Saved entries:
▽
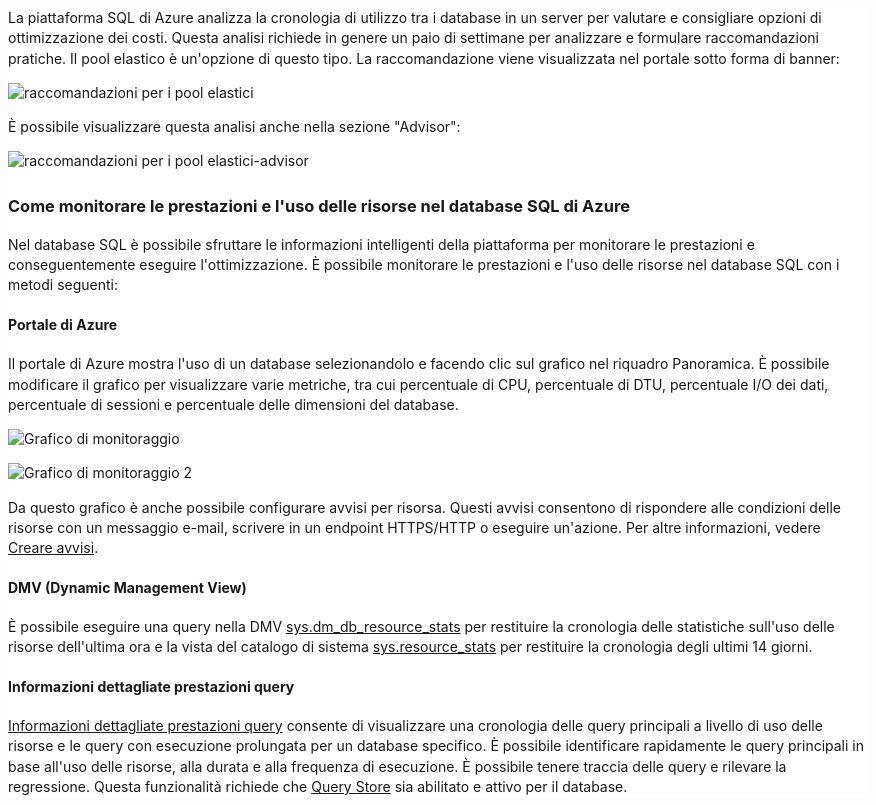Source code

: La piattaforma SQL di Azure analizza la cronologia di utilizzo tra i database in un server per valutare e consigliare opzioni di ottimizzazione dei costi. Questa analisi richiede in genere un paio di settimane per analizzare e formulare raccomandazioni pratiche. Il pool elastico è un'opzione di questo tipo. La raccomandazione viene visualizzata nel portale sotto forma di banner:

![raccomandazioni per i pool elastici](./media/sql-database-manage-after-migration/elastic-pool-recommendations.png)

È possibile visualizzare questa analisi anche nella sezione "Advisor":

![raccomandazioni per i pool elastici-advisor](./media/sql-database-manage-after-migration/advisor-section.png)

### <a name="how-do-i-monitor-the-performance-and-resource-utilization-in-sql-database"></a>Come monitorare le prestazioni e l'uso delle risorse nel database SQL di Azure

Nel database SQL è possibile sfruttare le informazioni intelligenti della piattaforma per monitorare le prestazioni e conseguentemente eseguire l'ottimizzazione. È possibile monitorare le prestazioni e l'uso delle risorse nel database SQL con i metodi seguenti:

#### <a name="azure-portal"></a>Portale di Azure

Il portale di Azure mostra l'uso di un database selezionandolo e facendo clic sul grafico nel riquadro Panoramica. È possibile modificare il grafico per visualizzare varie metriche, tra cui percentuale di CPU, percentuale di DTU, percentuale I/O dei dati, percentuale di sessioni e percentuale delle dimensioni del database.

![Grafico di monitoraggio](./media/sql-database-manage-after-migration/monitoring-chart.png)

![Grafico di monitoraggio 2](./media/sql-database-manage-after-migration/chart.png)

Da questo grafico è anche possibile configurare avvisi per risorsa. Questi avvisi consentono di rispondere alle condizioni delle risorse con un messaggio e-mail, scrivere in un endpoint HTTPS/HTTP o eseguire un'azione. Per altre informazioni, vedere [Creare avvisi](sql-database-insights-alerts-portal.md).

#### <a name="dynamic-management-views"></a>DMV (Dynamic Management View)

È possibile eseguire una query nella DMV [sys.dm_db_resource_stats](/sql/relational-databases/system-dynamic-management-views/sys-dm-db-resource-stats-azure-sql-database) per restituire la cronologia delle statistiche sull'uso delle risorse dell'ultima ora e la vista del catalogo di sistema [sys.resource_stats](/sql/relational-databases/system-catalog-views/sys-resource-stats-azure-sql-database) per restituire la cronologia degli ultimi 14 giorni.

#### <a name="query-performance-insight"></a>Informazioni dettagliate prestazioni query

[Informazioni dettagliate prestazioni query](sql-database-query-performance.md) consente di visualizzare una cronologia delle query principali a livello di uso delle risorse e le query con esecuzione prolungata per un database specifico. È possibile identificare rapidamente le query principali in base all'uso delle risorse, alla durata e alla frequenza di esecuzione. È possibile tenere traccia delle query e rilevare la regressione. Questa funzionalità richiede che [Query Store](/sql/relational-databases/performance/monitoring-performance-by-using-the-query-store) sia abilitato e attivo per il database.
△
▽
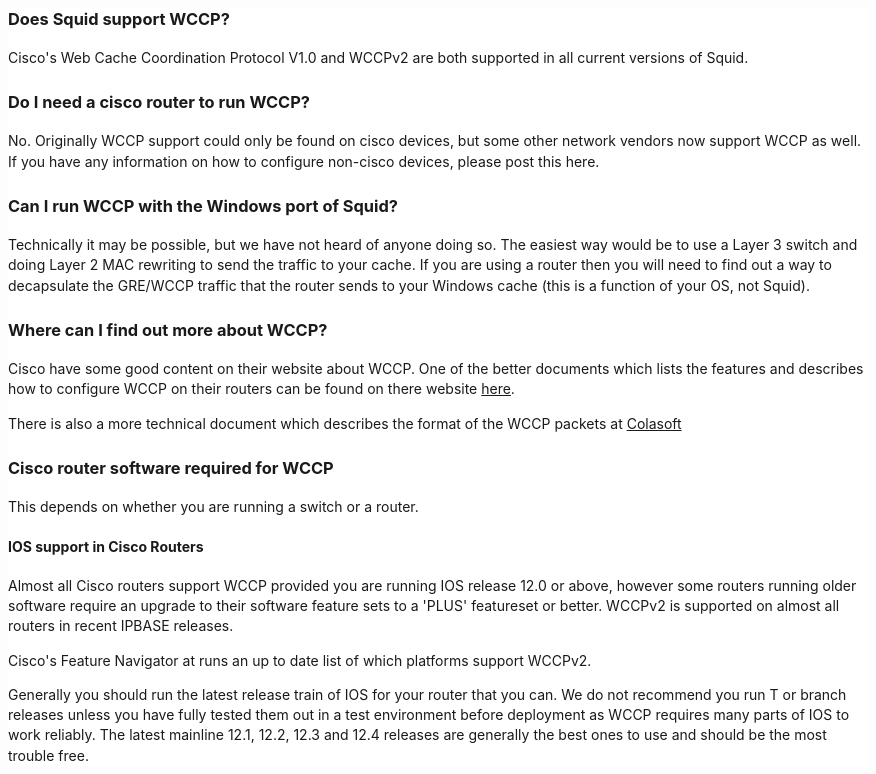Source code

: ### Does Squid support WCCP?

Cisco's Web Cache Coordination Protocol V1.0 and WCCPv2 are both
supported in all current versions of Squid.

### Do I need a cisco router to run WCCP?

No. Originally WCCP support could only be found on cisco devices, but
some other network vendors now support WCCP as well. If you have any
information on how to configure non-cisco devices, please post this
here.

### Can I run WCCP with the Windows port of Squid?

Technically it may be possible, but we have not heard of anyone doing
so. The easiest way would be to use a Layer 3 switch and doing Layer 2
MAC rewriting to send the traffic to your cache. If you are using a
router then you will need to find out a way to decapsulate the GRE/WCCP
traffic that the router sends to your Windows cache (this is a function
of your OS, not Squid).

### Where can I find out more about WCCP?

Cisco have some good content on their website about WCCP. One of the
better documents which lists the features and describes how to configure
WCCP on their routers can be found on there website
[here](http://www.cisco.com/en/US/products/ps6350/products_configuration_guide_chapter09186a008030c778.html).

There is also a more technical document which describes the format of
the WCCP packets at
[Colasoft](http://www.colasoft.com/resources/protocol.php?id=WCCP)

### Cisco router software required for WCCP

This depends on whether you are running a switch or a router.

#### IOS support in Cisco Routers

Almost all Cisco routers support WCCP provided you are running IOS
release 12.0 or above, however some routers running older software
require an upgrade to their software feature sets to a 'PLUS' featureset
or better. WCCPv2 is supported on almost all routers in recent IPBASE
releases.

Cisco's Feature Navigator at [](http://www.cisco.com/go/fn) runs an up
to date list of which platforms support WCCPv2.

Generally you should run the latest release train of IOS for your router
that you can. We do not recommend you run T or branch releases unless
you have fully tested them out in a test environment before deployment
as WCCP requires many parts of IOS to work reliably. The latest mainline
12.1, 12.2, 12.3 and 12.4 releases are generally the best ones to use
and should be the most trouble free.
△
▽
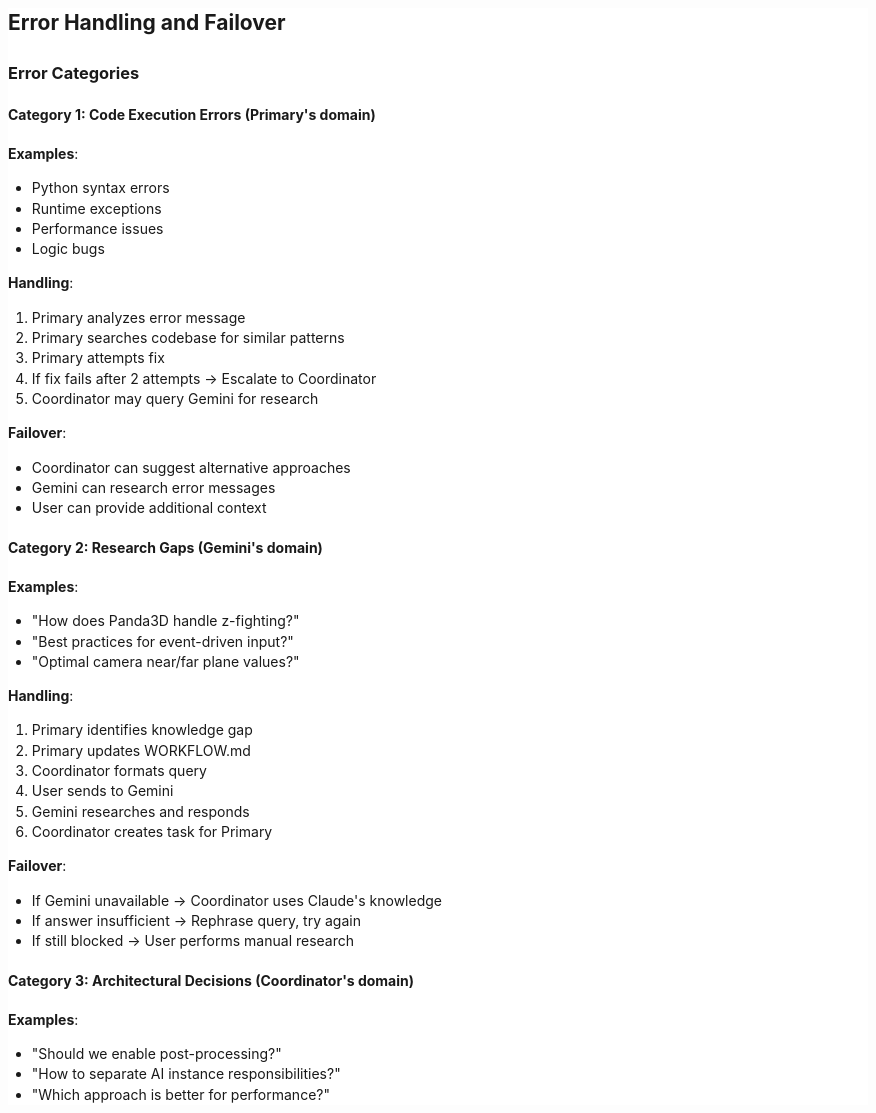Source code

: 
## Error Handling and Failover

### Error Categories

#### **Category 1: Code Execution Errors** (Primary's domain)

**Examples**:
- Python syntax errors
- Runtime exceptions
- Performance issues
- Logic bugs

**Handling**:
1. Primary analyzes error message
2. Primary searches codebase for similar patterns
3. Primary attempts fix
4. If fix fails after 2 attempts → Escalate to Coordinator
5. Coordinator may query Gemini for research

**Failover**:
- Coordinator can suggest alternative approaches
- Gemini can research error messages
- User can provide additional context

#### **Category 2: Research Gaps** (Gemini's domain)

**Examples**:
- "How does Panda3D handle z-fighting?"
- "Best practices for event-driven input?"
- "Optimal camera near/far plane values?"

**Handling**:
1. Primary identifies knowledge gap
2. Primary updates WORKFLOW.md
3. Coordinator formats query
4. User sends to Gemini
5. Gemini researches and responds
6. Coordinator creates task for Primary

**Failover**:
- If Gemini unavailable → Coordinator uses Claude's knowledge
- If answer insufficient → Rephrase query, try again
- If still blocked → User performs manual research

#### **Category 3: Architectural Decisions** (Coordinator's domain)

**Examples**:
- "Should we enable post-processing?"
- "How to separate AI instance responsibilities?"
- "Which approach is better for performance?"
△
Problem statement | From the data above, copy each line where the string "Windows" appears.

Task result |
### Can I run WCCP with the Windows port of Squid?
traffic that the router sends to your Windows cache (this is a function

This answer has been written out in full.